Saved entries
* * * * *

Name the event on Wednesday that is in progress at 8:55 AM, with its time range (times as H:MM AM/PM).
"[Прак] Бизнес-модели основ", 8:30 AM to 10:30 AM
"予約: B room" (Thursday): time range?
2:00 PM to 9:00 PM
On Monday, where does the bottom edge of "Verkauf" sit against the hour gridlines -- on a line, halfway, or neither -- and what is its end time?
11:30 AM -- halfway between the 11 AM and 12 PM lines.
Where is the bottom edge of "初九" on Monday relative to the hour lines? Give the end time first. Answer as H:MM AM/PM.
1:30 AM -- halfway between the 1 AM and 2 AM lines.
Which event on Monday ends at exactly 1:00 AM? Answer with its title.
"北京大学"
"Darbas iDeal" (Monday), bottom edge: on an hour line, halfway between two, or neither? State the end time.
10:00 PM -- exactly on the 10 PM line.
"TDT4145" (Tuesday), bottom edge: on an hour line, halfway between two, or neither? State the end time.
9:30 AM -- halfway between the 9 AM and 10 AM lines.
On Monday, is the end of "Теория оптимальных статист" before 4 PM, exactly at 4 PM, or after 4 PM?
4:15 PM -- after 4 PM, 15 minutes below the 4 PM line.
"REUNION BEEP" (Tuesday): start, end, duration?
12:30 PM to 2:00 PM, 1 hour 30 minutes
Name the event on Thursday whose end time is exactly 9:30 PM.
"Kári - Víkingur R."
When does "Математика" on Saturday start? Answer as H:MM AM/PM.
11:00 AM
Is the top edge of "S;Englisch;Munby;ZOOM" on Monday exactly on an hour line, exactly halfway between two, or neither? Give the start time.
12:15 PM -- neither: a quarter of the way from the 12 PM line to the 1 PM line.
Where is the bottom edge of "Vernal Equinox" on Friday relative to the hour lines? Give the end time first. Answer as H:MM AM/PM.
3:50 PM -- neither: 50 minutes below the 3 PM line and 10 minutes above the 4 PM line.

* * * * *

Stated exercise —
Express the material above as a CSV with two columns, text and reply. Give one row per item, with its wording under text and its answer under reply, each in a single quoted field with line breaks replaced by spaces.

Reply to the exercise —
text,reply
"Name the event on Wednesday that is in progress at 8:55 AM, with its time range (times as H:MM AM/PM).","""[Прак] Бизнес-модели основ"", 8:30 AM to 10:30 AM"
"""予約: B room"" (Thursday): time range?","2:00 PM to 9:00 PM"
"On Monday, where does the bottom edge of ""Verkauf"" sit against the hour gridlines -- on a line, halfway, or neither -- and what is its end time?","11:30 AM -- halfway between the 11 AM and 12 PM lines."
"Where is the bottom edge of ""初九"" on Monday relative to the hour lines? Give the end time first. Answer as H:MM AM/PM.","1:30 AM -- halfway between the 1 AM and 2 AM lines."
"Which event on Monday ends at exactly 1:00 AM? Answer with its title.","""北京大学"""
"""Darbas iDeal"" (Monday), bottom edge: on an hour line, halfway between two, or neither? State the end time.","10:00 PM -- exactly on the 10 PM line."
"""TDT4145"" (Tuesday), bottom edge: on an hour line, halfway between two, or neither? State the end time.","9:30 AM -- halfway between the 9 AM and 10 AM lines."
"On Monday, is the end of ""Теория оптимальных статист"" before 4 PM, exactly at 4 PM, or after 4 PM?","4:15 PM -- after 4 PM, 15 minutes below the 4 PM line."
"""REUNION BEEP"" (Tuesday): start, end, duration?","12:30 PM to 2:00 PM, 1 hour 30 minutes"
"Name the event on Thursday whose end time is exactly 9:30 PM.","""Kári - Víkingur R."""
"When does ""Математика"" on Saturday start? Answer as H:MM AM/PM.","11:00 AM"
"Is the top edge of ""S;Englisch;Munby;ZOOM"" on Monday exactly on an hour line, exactly halfway between two, or neither? Give the start time.","12:15 PM -- neither: a quarter of the way from the 12 PM line to the 1 PM line."
"Where is the bottom edge of ""Vernal Equinox"" on Friday relative to the hour lines? Give the end time first. Answer as H:MM AM/PM.","3:50 PM -- neither: 50 minutes below the 3 PM line and 10 minutes above the 4 PM line."